Ricardo Somocurcio soñaba con huir del barrio de Miraflores en Lima y viajar a París y vivir allí. Consiguió este sueño, trabajando de intérprete. Se enamoró de adolescente de una chica que no le correspondió, pero que acaba entrando y saliendo continuamente en su vida. Una chica camaleónica, ambiciosa, que constituye su amor platónico: la niña mala. Va detrás de ella a Londres y Tokio, vuelven a París… Es un amor que le colma, le desespera, le ata, pero le hace sentir vivo.
Sin embargo, ese amor por Lily, una peruanita que aparece y desaparece en su vida, se parece más a una pesadilla. “La niña mala” tiene varios nombres en su vida conforme se va casando con distintos hombres, siempre de alto poder adquisitivo. Dejó de ser Lily la chilenita y la camarada Arlette para pasar a llamarse madame Robert Arnoux, Mrs. Richardson, Kuriko… Ella era consciente de que lo que quería en la vida era dinero y no se conformaba nunca, siempre necesitaba más. Sólo cuando tenía problemas, dejaba un hueco a Ricardo en su vida para compartir escarceos sexuales en los que ella no se involucraba, se dejaba hacer. Ricardo, como un cordero, protestaba, pero volvía a caer en la tiranía emocional de Lily. Ella sólo parecía disfrutar del sometimiento a su compatriota, se sentía halagada por las cursilerías (huachaferías) que le decía y disfrutaba de su poder sobre él. El niño bueno, el enamorado idiota que traga con todo y que, pese a los años, no aprende. Cuesta creer que alguien permanezca tan ciego a pesar de todo lo que descubre. Si es amor lo que siente Ricardo (el ser humano es muy complejo) se trata de un amor enfermizo. Yo no lo llamaría amor sino enamoramiento, aunque tenga tintes de ambos.
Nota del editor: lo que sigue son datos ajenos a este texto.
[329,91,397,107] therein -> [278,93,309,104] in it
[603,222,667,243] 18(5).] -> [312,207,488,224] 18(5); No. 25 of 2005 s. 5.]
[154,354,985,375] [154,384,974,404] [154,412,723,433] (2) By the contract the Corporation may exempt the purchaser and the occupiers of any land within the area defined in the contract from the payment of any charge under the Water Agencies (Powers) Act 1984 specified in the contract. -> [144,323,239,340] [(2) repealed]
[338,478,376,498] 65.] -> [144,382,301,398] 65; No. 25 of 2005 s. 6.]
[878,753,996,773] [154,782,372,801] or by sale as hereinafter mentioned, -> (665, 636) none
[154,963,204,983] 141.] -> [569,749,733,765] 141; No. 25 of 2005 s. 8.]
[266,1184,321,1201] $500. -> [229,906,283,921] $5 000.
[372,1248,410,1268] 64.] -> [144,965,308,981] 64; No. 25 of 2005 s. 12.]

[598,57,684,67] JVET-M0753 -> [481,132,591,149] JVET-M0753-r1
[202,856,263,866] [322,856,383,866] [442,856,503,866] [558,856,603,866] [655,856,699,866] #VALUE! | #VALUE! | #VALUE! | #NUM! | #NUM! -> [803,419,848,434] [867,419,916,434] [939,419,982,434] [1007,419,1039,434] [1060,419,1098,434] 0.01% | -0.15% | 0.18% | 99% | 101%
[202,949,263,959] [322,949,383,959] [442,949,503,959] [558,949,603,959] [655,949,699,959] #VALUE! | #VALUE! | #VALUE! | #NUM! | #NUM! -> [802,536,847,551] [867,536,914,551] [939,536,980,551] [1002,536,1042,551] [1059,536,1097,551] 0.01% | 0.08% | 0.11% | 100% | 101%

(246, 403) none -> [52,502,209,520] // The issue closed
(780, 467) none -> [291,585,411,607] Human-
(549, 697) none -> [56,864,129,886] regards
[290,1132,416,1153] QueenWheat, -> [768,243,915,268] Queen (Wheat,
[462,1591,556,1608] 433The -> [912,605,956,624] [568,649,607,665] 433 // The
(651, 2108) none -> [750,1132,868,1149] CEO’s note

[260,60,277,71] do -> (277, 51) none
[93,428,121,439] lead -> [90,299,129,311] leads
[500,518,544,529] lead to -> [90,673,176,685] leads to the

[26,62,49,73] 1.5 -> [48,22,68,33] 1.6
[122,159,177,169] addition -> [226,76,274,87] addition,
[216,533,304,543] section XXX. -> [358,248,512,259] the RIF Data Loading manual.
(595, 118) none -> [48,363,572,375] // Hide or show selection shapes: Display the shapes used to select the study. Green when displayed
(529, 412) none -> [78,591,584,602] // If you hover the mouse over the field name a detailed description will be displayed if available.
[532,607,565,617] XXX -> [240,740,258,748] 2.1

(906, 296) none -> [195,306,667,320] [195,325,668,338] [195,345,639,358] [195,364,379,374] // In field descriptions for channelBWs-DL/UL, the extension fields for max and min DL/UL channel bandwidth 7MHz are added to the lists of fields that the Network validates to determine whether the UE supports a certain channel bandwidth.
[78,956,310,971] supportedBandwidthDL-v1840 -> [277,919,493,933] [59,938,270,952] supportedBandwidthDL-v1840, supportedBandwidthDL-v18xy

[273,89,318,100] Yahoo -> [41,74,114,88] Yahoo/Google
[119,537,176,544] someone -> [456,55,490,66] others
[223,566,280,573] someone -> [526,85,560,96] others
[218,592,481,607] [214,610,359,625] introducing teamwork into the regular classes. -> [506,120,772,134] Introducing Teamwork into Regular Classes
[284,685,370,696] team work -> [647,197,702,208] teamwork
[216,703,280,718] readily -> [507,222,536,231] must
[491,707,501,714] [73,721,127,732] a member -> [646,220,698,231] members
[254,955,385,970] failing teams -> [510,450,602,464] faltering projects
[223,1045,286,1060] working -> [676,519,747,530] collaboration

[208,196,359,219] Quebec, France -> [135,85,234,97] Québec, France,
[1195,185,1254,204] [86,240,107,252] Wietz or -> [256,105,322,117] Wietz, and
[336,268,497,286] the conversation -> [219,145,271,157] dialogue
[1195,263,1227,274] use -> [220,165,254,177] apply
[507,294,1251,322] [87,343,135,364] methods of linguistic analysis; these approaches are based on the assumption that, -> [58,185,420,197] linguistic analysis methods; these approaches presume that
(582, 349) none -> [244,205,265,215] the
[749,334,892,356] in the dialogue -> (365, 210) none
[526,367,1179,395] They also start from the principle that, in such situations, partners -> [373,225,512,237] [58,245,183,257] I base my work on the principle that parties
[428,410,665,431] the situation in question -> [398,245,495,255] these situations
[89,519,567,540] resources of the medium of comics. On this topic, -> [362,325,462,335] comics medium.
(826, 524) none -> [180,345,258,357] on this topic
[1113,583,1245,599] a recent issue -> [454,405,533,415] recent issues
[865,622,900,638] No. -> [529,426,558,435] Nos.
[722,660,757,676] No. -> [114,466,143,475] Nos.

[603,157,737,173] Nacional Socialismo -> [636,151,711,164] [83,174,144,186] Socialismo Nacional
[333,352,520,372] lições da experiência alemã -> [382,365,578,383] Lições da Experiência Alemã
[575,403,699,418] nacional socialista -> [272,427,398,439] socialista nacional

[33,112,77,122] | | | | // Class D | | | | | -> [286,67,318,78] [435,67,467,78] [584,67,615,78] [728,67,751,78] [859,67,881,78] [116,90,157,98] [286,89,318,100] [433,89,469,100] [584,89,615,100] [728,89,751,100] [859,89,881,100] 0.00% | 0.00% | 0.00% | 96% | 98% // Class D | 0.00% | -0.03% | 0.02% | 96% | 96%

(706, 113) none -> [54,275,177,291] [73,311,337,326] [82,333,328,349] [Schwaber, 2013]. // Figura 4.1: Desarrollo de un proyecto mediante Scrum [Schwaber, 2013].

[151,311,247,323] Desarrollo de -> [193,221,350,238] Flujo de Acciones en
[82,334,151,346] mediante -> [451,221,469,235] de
Me gusta algo más el personaje del Trujimán. Precisamente por no ser tan maniqueo ni ideal, es más creíble. No es alguien atractivo, pero su autenticidad hace que caiga simpático. Otros personajes están apenas bosquejados a pesar de no estar de paso en la historia, como el matrimonio Gravoski que acaba viviendo en la puerta de al lado o el señor Charnés, que tanto trabajo le consigue.
Esta novela de Mario Vargas Llosa no es de las mejores. Ni suyas ni en general. Es inevitable tener la sensación de que la escribió por encargo y, pese a que soy el primero en reconocer y defender que el narrador no es un alter ego del autor, creo reconocer o intuir rasgos o pensamientos del escritor peruano en Ricardo Somocurcio, el protagonista. Hay pasajes muy buenos y otros que parecen de relleno. Da la sensación de no estar equilibrada, de tener distinto ritmo, no siempre acorde con la historia. Se lee bien a pesar de algunos localismos idiomáticos peruanos. Sin embargo, hay fragmentos inverosímiles y algunos tópicos. No me creo cómo rompe a hablar Yilal ni su relación con la niña mala.